Vo, of course, stands for voice, WLAN for Wireless Local Area Network, and that is a cell phone on your hip, right?

"Deliberate or not, we have a number of activities working together to stimulate enterprise demand for dual-mode solutions that barely exist. This, in turn, exerts pressure on lagging players to participate in getting the nascent dual-mode capability to market," writes Jeanine Sterling, vice president and senior program director of the "InfoTrack for Enterprise Mobility" (IEM) program.
Sterling adds that half of the U.S. enterprise decision-makers recently interviewed by InfoTech for the report said they already have had  cellular/VoWLAN solution pitched to them by an outside party.

Not a cell provider, but– in many cases by an IP-PBX manufacturer. And these decision-makers seem to be listening: in the U.S. alone, 76% of interviewees foresee at least some of their mobile workers using a dual-mode phone within the next three years.

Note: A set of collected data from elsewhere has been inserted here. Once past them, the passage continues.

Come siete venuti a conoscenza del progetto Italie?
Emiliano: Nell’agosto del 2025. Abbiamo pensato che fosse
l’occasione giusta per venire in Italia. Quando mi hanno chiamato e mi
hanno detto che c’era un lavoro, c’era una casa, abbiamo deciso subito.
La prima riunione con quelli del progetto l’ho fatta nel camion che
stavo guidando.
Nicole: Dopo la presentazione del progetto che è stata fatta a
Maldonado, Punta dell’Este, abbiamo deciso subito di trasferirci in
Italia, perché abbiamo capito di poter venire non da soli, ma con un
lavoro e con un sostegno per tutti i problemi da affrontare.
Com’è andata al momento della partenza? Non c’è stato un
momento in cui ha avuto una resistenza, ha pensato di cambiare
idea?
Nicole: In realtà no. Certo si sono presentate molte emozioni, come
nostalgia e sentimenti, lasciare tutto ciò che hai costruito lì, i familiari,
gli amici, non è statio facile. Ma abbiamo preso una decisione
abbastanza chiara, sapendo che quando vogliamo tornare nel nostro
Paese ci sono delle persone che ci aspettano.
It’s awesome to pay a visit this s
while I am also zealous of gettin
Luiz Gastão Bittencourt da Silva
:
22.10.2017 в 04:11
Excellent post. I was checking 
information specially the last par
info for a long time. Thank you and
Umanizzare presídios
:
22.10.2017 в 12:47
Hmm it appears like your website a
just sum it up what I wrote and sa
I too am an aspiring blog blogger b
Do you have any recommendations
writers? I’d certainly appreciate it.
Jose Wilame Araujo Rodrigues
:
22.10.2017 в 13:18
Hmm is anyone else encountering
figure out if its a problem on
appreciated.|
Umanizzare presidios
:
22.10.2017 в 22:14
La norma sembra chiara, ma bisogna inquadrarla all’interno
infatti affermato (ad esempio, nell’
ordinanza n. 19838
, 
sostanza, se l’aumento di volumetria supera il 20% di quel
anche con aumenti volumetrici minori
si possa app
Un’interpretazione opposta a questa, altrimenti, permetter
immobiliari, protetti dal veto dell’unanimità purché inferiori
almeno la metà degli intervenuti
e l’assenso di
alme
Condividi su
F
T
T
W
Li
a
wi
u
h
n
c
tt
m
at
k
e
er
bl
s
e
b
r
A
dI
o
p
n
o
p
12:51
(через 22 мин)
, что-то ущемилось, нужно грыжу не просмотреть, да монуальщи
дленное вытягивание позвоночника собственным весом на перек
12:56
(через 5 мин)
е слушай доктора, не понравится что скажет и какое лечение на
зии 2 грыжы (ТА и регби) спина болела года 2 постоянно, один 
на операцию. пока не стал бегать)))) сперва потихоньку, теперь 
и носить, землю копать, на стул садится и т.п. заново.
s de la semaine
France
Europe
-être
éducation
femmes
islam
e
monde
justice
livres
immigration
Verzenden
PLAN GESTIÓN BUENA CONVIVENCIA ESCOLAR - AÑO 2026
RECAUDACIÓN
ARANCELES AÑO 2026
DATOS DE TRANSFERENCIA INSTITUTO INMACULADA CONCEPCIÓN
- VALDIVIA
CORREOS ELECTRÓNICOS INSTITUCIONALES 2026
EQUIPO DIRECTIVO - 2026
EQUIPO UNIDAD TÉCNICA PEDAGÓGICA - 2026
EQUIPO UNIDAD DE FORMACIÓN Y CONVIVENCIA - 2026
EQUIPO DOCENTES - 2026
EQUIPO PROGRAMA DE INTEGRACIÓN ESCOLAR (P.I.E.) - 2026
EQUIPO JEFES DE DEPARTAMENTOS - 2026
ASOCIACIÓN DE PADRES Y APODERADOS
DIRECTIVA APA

"Interest in cellular/VoWLAN solutions is being stimulated in the enterprise market on a number of simultaneous fronts – including the introduction of handset prototypes, the selling tactics of IP-PBX vendors, the imminent opening of retail stores (and direct touch) by device manufacturers, and a steady stream of high-profile articles in industry publications," Sterling adds.

She then makes the case that cell phone carriers better notice this trend, and get with the program. 

"Cellular carriers have been described as one of the last holdouts when it comes to buying into providing a converged Cellular/VoWLAN capability," Sterling adds. "But one of the realities they have to be facing up to is the growing strength of end-user expectations and demand.
"In marketing terms, a pull strategy is developing. Enterprises are being pulled in by a perfect storm of demand stimulators. And they are beginning to create a level of expectation that the cellular carriers cannot ignore," she writes. "In our competitive telecom market, no one wants to look like a laggard."

Yes, I say, but to "not want to look like a laggard," you first have to convince yourself you are running the risk of being one. The cell phone companies are so arrogant, such wielders of power, that there may be too much encaked hubris for them to admit the need for a reality check such as this report recommends.